Voters Should Decide NJ Pension Reform
We believe that fiscal issues of this size and significance should be decided by the people's representatives, or the people themselves.
June 02, 2019 at 12:00 PM
5 minute read
Recently, the Legislature passed, by overwhelming bipartisan majorities, a bill that would require the New Jersey Turnpike Authority to establish safety standards for highway maintenance workers. One would think that this is an issue no more controversial than motherhood and apple pie. But Gov. Murphy has vetoed the bill. Why? Because, he says, of principle. Regardless of the merits of the safety standards, he said, working conditions for public employees should be established by collective bargaining, not legislation. That the unions representing the workers supported the bill is immaterial to him. It is the principle that matters.
This decision is not as mad as it might first appear. What the Legislature can bestow by statute, its successor can take away by statute. And Senate President Stephen Sweeney proposes to do just that. Last week, Senate President Sweeney proposed a slate of bills aimed at reforming the state's insolvent pension system. These proposals are vehemently opposed by the state's public employee unions, including the teachers' union that supported a pro-Trump candidate against Sweeney in the last election.
Without addressing the merits of the proposals, we are firmly on the senator's side in the procedural dispute over who should consider them. The Legislature is the ultimate source both of the terms of public employment and the money to pay public employees. Since the late 1960s, it has chosen, by statute, to delegate much of its authority to a process of collective bargaining and arbitration. It is not required to do so. New Jersey Constitution Art. I § 19 confers on the workers of private employers the right to bargain collectively. However, Art. I § 19 confers on government employees only the more limited right to organize and “make known to the State … their grievances and proposals through representatives of their own choosing.” This is by its terms no more than a right to organize and lobby the government, just as any other interest group might.

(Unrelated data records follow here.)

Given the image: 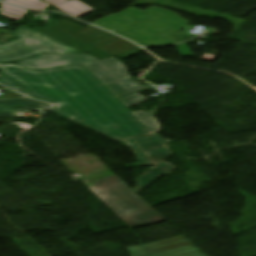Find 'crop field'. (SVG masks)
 Instances as JSON below:
<instances>
[{
  "label": "crop field",
  "instance_id": "crop-field-10",
  "mask_svg": "<svg viewBox=\"0 0 256 256\" xmlns=\"http://www.w3.org/2000/svg\"><path fill=\"white\" fill-rule=\"evenodd\" d=\"M50 4L54 5L56 8L64 11L65 13L78 18L82 15L90 13L94 11L93 9L89 8L88 6L82 4L77 0H45ZM6 3H10L19 7L27 8L30 10L42 11L48 6V3L41 2L40 0H9L3 1Z\"/></svg>",
  "mask_w": 256,
  "mask_h": 256
},
{
  "label": "crop field",
  "instance_id": "crop-field-9",
  "mask_svg": "<svg viewBox=\"0 0 256 256\" xmlns=\"http://www.w3.org/2000/svg\"><path fill=\"white\" fill-rule=\"evenodd\" d=\"M91 46L97 48L98 50H94L87 54L99 60L110 58L113 56H119L122 59H126L134 54L143 51V49H141L140 47L116 36L98 42Z\"/></svg>",
  "mask_w": 256,
  "mask_h": 256
},
{
  "label": "crop field",
  "instance_id": "crop-field-12",
  "mask_svg": "<svg viewBox=\"0 0 256 256\" xmlns=\"http://www.w3.org/2000/svg\"><path fill=\"white\" fill-rule=\"evenodd\" d=\"M50 106L40 103L26 97L16 100H0V116H16L23 117V112L27 111H43Z\"/></svg>",
  "mask_w": 256,
  "mask_h": 256
},
{
  "label": "crop field",
  "instance_id": "crop-field-2",
  "mask_svg": "<svg viewBox=\"0 0 256 256\" xmlns=\"http://www.w3.org/2000/svg\"><path fill=\"white\" fill-rule=\"evenodd\" d=\"M0 72L35 99L53 104L103 84L82 65L34 71L18 64H0Z\"/></svg>",
  "mask_w": 256,
  "mask_h": 256
},
{
  "label": "crop field",
  "instance_id": "crop-field-7",
  "mask_svg": "<svg viewBox=\"0 0 256 256\" xmlns=\"http://www.w3.org/2000/svg\"><path fill=\"white\" fill-rule=\"evenodd\" d=\"M101 80L119 99L131 96L149 87H142L127 76L124 65L113 58L83 65Z\"/></svg>",
  "mask_w": 256,
  "mask_h": 256
},
{
  "label": "crop field",
  "instance_id": "crop-field-17",
  "mask_svg": "<svg viewBox=\"0 0 256 256\" xmlns=\"http://www.w3.org/2000/svg\"><path fill=\"white\" fill-rule=\"evenodd\" d=\"M0 83L11 88L14 89L20 93H23L27 96H29L26 92H24L19 86H17L10 78L4 77V76H0ZM31 97V96H29Z\"/></svg>",
  "mask_w": 256,
  "mask_h": 256
},
{
  "label": "crop field",
  "instance_id": "crop-field-11",
  "mask_svg": "<svg viewBox=\"0 0 256 256\" xmlns=\"http://www.w3.org/2000/svg\"><path fill=\"white\" fill-rule=\"evenodd\" d=\"M97 61V59L86 54L71 55H40L18 64L29 69H44L58 66H71Z\"/></svg>",
  "mask_w": 256,
  "mask_h": 256
},
{
  "label": "crop field",
  "instance_id": "crop-field-3",
  "mask_svg": "<svg viewBox=\"0 0 256 256\" xmlns=\"http://www.w3.org/2000/svg\"><path fill=\"white\" fill-rule=\"evenodd\" d=\"M187 23L175 13L164 9L151 7L141 12L131 7L92 24L143 46H151L178 43L164 35Z\"/></svg>",
  "mask_w": 256,
  "mask_h": 256
},
{
  "label": "crop field",
  "instance_id": "crop-field-5",
  "mask_svg": "<svg viewBox=\"0 0 256 256\" xmlns=\"http://www.w3.org/2000/svg\"><path fill=\"white\" fill-rule=\"evenodd\" d=\"M11 33L19 39L0 46V63L16 62L39 53L79 52L25 26Z\"/></svg>",
  "mask_w": 256,
  "mask_h": 256
},
{
  "label": "crop field",
  "instance_id": "crop-field-14",
  "mask_svg": "<svg viewBox=\"0 0 256 256\" xmlns=\"http://www.w3.org/2000/svg\"><path fill=\"white\" fill-rule=\"evenodd\" d=\"M151 256H205L194 245L151 255Z\"/></svg>",
  "mask_w": 256,
  "mask_h": 256
},
{
  "label": "crop field",
  "instance_id": "crop-field-4",
  "mask_svg": "<svg viewBox=\"0 0 256 256\" xmlns=\"http://www.w3.org/2000/svg\"><path fill=\"white\" fill-rule=\"evenodd\" d=\"M93 186L90 189L131 228L164 221L116 176L98 180Z\"/></svg>",
  "mask_w": 256,
  "mask_h": 256
},
{
  "label": "crop field",
  "instance_id": "crop-field-13",
  "mask_svg": "<svg viewBox=\"0 0 256 256\" xmlns=\"http://www.w3.org/2000/svg\"><path fill=\"white\" fill-rule=\"evenodd\" d=\"M187 245H191V243L181 236L143 246H131L126 250L130 252L131 256H146Z\"/></svg>",
  "mask_w": 256,
  "mask_h": 256
},
{
  "label": "crop field",
  "instance_id": "crop-field-1",
  "mask_svg": "<svg viewBox=\"0 0 256 256\" xmlns=\"http://www.w3.org/2000/svg\"><path fill=\"white\" fill-rule=\"evenodd\" d=\"M73 105L64 107L78 112L91 121L53 106L49 111L110 139L131 146L140 162L137 167L154 163L133 139L151 134L150 131L105 85L67 99Z\"/></svg>",
  "mask_w": 256,
  "mask_h": 256
},
{
  "label": "crop field",
  "instance_id": "crop-field-19",
  "mask_svg": "<svg viewBox=\"0 0 256 256\" xmlns=\"http://www.w3.org/2000/svg\"><path fill=\"white\" fill-rule=\"evenodd\" d=\"M64 109V108H63ZM67 110V109H66ZM69 111V110H68ZM70 112H72V111H70ZM73 113H75V112H73ZM75 114H77V113H75ZM79 115V114H78ZM81 116V115H80ZM83 117V116H82ZM83 118H85V117H83ZM85 119H87V118H85ZM88 120V119H87ZM90 121V120H89Z\"/></svg>",
  "mask_w": 256,
  "mask_h": 256
},
{
  "label": "crop field",
  "instance_id": "crop-field-18",
  "mask_svg": "<svg viewBox=\"0 0 256 256\" xmlns=\"http://www.w3.org/2000/svg\"><path fill=\"white\" fill-rule=\"evenodd\" d=\"M144 100H147V99L139 94L121 99V101L124 102L127 105V107L134 105L136 103L142 102Z\"/></svg>",
  "mask_w": 256,
  "mask_h": 256
},
{
  "label": "crop field",
  "instance_id": "crop-field-8",
  "mask_svg": "<svg viewBox=\"0 0 256 256\" xmlns=\"http://www.w3.org/2000/svg\"><path fill=\"white\" fill-rule=\"evenodd\" d=\"M139 147L149 156V158L157 165L146 172L138 179L139 186L133 189L136 193L143 187L154 181L162 174L174 169V167L162 161V159L171 155L170 151L163 144L169 140L162 139L155 134L147 135L134 140ZM168 154H165V153Z\"/></svg>",
  "mask_w": 256,
  "mask_h": 256
},
{
  "label": "crop field",
  "instance_id": "crop-field-6",
  "mask_svg": "<svg viewBox=\"0 0 256 256\" xmlns=\"http://www.w3.org/2000/svg\"><path fill=\"white\" fill-rule=\"evenodd\" d=\"M47 22L51 25L32 29L81 52L94 50L88 45L112 35L94 26L89 25L83 28L65 19L49 20Z\"/></svg>",
  "mask_w": 256,
  "mask_h": 256
},
{
  "label": "crop field",
  "instance_id": "crop-field-16",
  "mask_svg": "<svg viewBox=\"0 0 256 256\" xmlns=\"http://www.w3.org/2000/svg\"><path fill=\"white\" fill-rule=\"evenodd\" d=\"M11 9H13V10H15V11H18V12H21V13H23V14H19V13L13 12V11H11ZM3 11H6V12H9V13H12V14H15V15L19 16V18L14 17V16H11V15H8V14H5V13H3ZM26 12H27V10H23V9H19V8H16V7H12V6H8V5L2 4V10H1L0 13L3 14V15H5V16H8V17H10V18H12V19H14V20H20V19L24 16V14H25Z\"/></svg>",
  "mask_w": 256,
  "mask_h": 256
},
{
  "label": "crop field",
  "instance_id": "crop-field-15",
  "mask_svg": "<svg viewBox=\"0 0 256 256\" xmlns=\"http://www.w3.org/2000/svg\"><path fill=\"white\" fill-rule=\"evenodd\" d=\"M150 130H152L153 132L158 131V125L157 123L154 121V119L152 118V114L153 111L151 112H135L134 113Z\"/></svg>",
  "mask_w": 256,
  "mask_h": 256
}]
</instances>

Our constitution's distinction between private and public employment is not accidental. In the private context, the conflict is between workers and investors, and the result of collective bargaining is checked by the discipline of the market. The employer can move away, or it can fail or be driven out of business if customers find the consequences of collective bargaining to be unattractive. None of that is true for the government. It cannot go out of business or move to some cheaper country. The economic adversaries of government employees are not the owners of capital who have chosen to invest for a profit but their fellow citizen taxpayers and voters. The capacity of the government to pay is determined not by the judgment of the marketplace, but by the willingness of the voters to be taxed. The Legislature is the taxpayers' representative and the ultimate fiscal authority. Determining the terms of employment by collective bargaining cuts the Legislature out of the process and binds it to honor the terms of a contract that it did not negotiate.
That's all abstract. In more concrete terms, the state's system of public employee pensions is insolvent and has been for many years, due to a bipartisan refusal by the state to pay in the necessary contributions. The most recent reports show that on the basis of actuarial accounting, the deficit is increasing annually as the state's appropriations continue to fall short. Under the principle that when you're in a hole you should stop digging, Sen. Sweeney is proposing a revision to the pension system that will leave existing vested rights untouched but shift new hires and employees with less than five years' service to a cash balance plan, similar to a 401(k), in which the employee bears more of the financial risk, and the taxpayers less. Police, firefighter and judicial pensions will remain unchanged. If he cannot obtain the governor's approval, he has proposed to incorporate this change in an amendment to the state constitution, which can be submitted to referendum by the Legislature without the governor's involvement, and which would have to be approved by a majority of the voters at a general election.
We believe that fiscal issues of this size and significance should be decided by the people's representatives, or the people themselves. Public employees will not be helpless spectators to the Legislature's deliberation or the voters' decision. A normal gubernatorial election in this state polls approximately 2.1 million votes. According to the federal census, there are more than 430,000 state and local government employees in New Jersey, and more than 120,000 part-time ones. Many if not most have spouses and adult relatives. That is an extraordinarily large and widely distributed single interest group, all strongly determined to defend if not improve their present terms of employment. Even without collective bargaining, the grievances expressed by their chosen representatives will receive a careful hearing in Trenton before the Legislature enacts any statute or proposes any amendment, and we can be sure of a well-funded, heart-tugging media campaign urging a “no” vote on any referendum. In the rough and tumble of politics, unionized public employees can take care of themselves. But the real parties in interest on the other side, which is to say the taxpayers who don't work for the government, will also have their seat at the bargaining table—as they should. And they will have the last word about what they are willing to pay for.